The Human Behaviour-Change Project, funded by the Wellcome Trust and led by Professor Susan Michie, is a collaboration between behavioural scientists (Michie, Johnston, Kelly, West), computer scientists (Shawe-Taylor and Mac Aonghusa) and system architects (Thomas) based at University College London and Universities of Cambridge and Aberdeen, UK, and the IBM Research Laboratory in Ireland. A multi-disciplinary team of 12 will work over four years to revolutionise current practices of evidence synthesis and our ability to generate new knowledge. The work will depend on a close interplay between the scientific disciplines involved.

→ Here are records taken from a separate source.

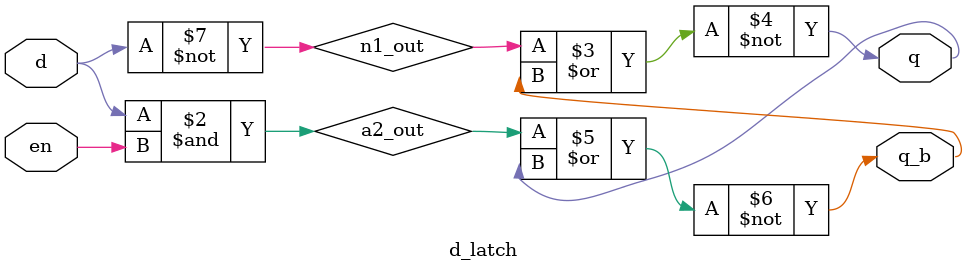
<source format=v>
`timescale 1ns / 1ps


module d_latch(
input d,en,
output q,q_b
    );
    wire a1_out,a2_out,n1_out;
    not n1(n1_out,d);
    
    and a1(a1_out,n1_out,en);
    and a2(a2_out,d,en);
    nor nr1(q,n1_out,q_b);
    nor nr2(q_b,a2_out,q);
endmodule

</source>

The behavioural scientists will develop an “ontology” of behaviour change interventions that will organise the fragmented knowledge in the scientific literature into a form that enables the efficient accumulation of knowledge, as shown below:

Top level of the Behaviour Change Intervention Ontology


The computer scientists will build an Artificial Intelligence system, trained by behavioural scientists, to apply Natural Language Processing to extract relevant information from scientific reports and to organise that information into the Ontology using reasoning and machine learning. The Artificial Intelligence system will furthermore infer new knowledge while continually learning from new information fed into it.

The system architects will build and evaluate a sophisticated online user interface to interact with the Artificial Intelligence system to enable users to readily access the breadth and depth of up-to-date evidence, and get answers to their questions, with explanations of these answers that people can understand and trust.